Rian Johnson’s Knives Out franchise is a meta evolution of the murder mystery genre while also adhering to its classic structure. An impossible death/murder that almost breaks logic and rationality. A colourful set of characters and a shadow of doubt falls over all of them at some point in the story. A red herring here, a false end there, and then our charming detective drops a lofty monologue explaining all the machinations of the death/murder before zooming in on the perpetrator. Rian Johnson knows you know how all of this too well, and he also knows you still want the same while also somehow craving the rush of a puzzle being solved at the end. And that is where the director employs his extensive knowledge of the genre to create something outwardly simple, old-school, meta, whimsical, formulaic, while also packing it with enough winks, nods, subversions, so you know there’s more than meets the eye. Wake Up Dead Man is the most complex and thematically rich entry in the franchise yet.

Director: Rian Johnson

Cast: Daniel Craig, Josh O'Connor, Glenn Close, Josh Brolin, Mila Kunis, Jeremy Renner

The actual puzzle of the crime is the least interesting part of the film. A pastor is dead; his congregation and, most of all, the newly appointed assistant pastor, are under heavy suspicion. He dies on Good Friday, and no points for guessing the twist that happens on Easter Sunday. The devil symbolism connected to the murder weapon; shadows casting over the empty space where a cross used to be; the treasure (which may have motivated the murder) being referred to as “Eve’s apple.” Rian Johnson runs wild with his biblical parallels, criss-crossing the screenplay like a figure skater on ice, with as many references as the story would allow. However, with both the murder mystery aspect of the story and its thematic explorations, there are two levels. One works as a playful and obvious touch while the other works on a richer, subliminal level. And the director gives us clear cues on which one of these is to be taken seriously. He does so by  redirecting our focus with his sharp, meta dialogues. We keep hearing variations of “Give us the answers soon,” and “Isn’t it all about how the murder is done?” By immediately acknowledging the “end goal” of the story through lines delivered by anxious, impatient characters, the director tells us not to seek the obvious. And so, we stop treating the film like a puzzle, to solve it and rush to the end, and allow the story to unravel like a reverse origami, the more it unravels, the clearer the shape becomes.

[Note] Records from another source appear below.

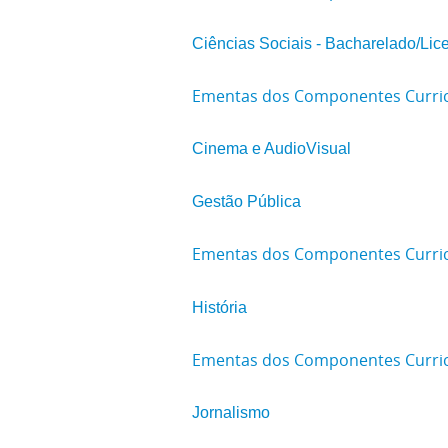
Ciências Sociais - Bacharelado/Lic
Ementas dos Componentes Curricul
Cinema e AudioVisual
Gestão Pública
Ementas dos Componentes Curricu
História
Ementas dos Componentes Curricu
Jornalismo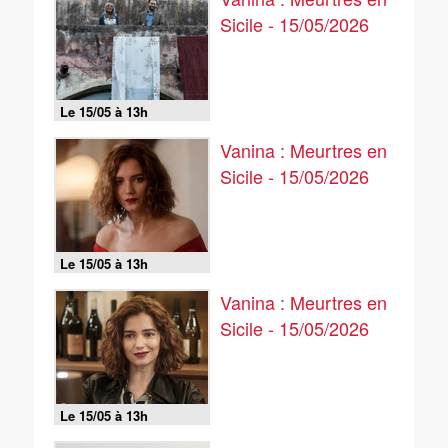
Sicile - 15/05/2026
Le 15/05 à 13h
Vanina : Meurtres en
Sicile - 15/05/2026
Le 15/05 à 13h
Vanina : Meurtres en
Sicile - 15/05/2026
Le 15/05 à 13h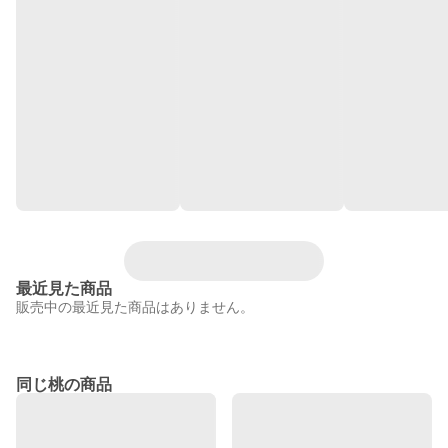
最近見た商品
販売中の最近見た商品はありません。
同じ桃の商品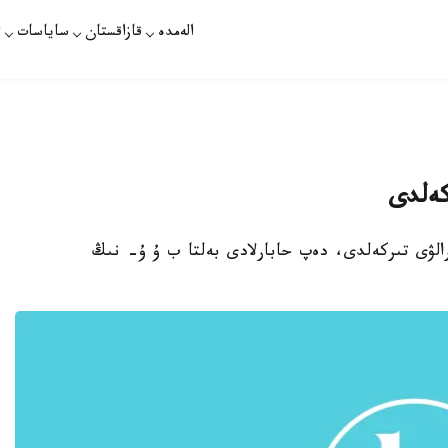
الەمدە
قازاقستان
ساياسات
ت
كەلدى
ارالۋى تىركەلدى، دەپ حابارلادى بەلتا ب ۇ ۇ- نىڭ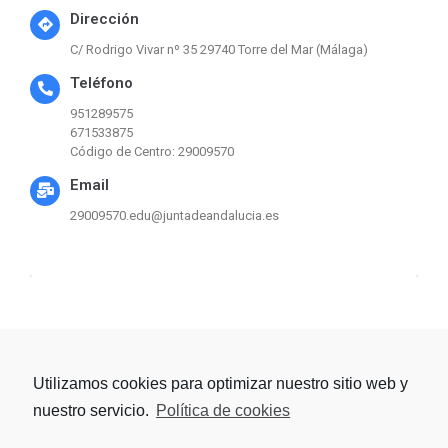
Dirección
C/ Rodrigo Vivar nº 35 29740 Torre del Mar (Málaga)
Teléfono
951289575
671533875
Código de Centro: 29009570
Email
29009570.edu@juntadeandalucia.es
Utilizamos cookies para optimizar nuestro sitio web y
Haz clic para aceptar las
nuestro servicio.
Política de cookies
cookies de marketing y
activar este contenido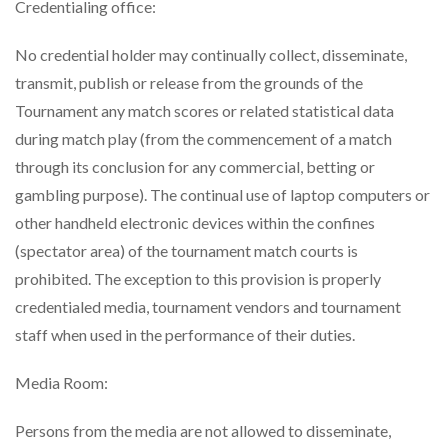
Credentialing office:
No credential holder may continually collect, disseminate,
transmit, publish or release from the grounds of the
Tournament any match scores or related statistical data
during match play (from the commencement of a match
through its conclusion for any commercial, betting or
gambling purpose). The continual use of laptop computers or
other handheld electronic devices within the confines
(spectator area) of the tournament match courts is
prohibited. The exception to this provision is properly
credentialed media, tournament vendors and tournament
staff when used in the performance of their duties.
Media Room:
Persons from the media are not allowed to disseminate,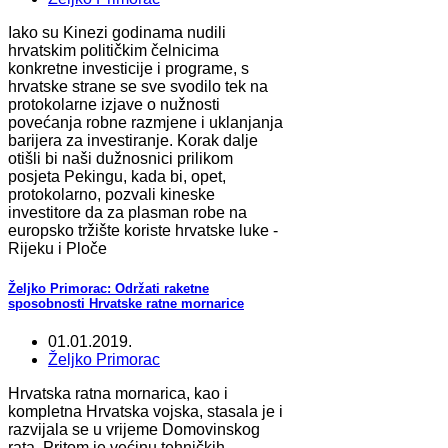
Iako su Kinezi godinama nudili
hrvatskim političkim čelnicima
konkretne investicije i programe, s
hrvatske strane se sve svodilo tek na
protokolarne izjave o nužnosti
povećanja robne razmjene i uklanjanja
barijera za investiranje. Korak dalje
otišli bi naši dužnosnici prilikom
posjeta Pekingu, kada bi, opet,
protokolarno, pozvali kineske
investitore da za plasman robe na
europsko tržište koriste hrvatske luke -
Rijeku i Ploče
Željko Primorac: Održati raketne
sposobnosti Hrvatske ratne mornarice
01.01.2019.
Željko Primorac
Hrvatska ratna mornarica, kao i
kompletna Hrvatska vojska, stasala je i
razvijala se u vrijeme Domovinskog
rata. Pritom je većinu tehničkih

Wake Up Dead Man is a kaleidoscope of thematic musings. Approach it anyway, and there is a fresh new exploration of a different theological and moral discussion. Josh O’ Connor’s Rev. Jud grapples with tremendous amounts of guilt and tries to transform that into his drive to become a helpful preacher. Monsignor Jefferson Wicks (Josh Brolin) is a complex character who externalises childhood trauma in a way that makes him the centre of a personality cult. The most expansive dialogue the film has with itself is about faith and its intricate connections with the highs and lows of every character’s internal struggle. Faith in a belief system, family structure, hierarchies, unquestioning love, and even the power of wealth are all explored through various characters. Benoit Blanc, played by a charming Daniel Craig, stands as the level-headed voice of rationality and reason, the canvas against which the different shades of faith are painted. The most interesting aspect of Wake Up Dead Man is not how it unravels the mystery. It is with how, towards the end, Benoit Blanc becomes the one to receive the final answer instead of being the one to deliver it. Like the protagonist in a parable, the detective undergoes a revelation. He understands what Rev. Jud has been pleading with him to see all the while. To look beyond the mere solving of the puzzle. Benoit Blanc, in a moment of clarity, referencing the Road to Damascus story, looks beyond the mechanical procedure of ‘catching the murderer’. Wake Up Dead Man is an experimentation in form, in which Rian Johnson boldly pushes the boundaries by allowing the characters to argue moral and spirtual questions and lets the arguments organically simmer into a satisfying conclusion.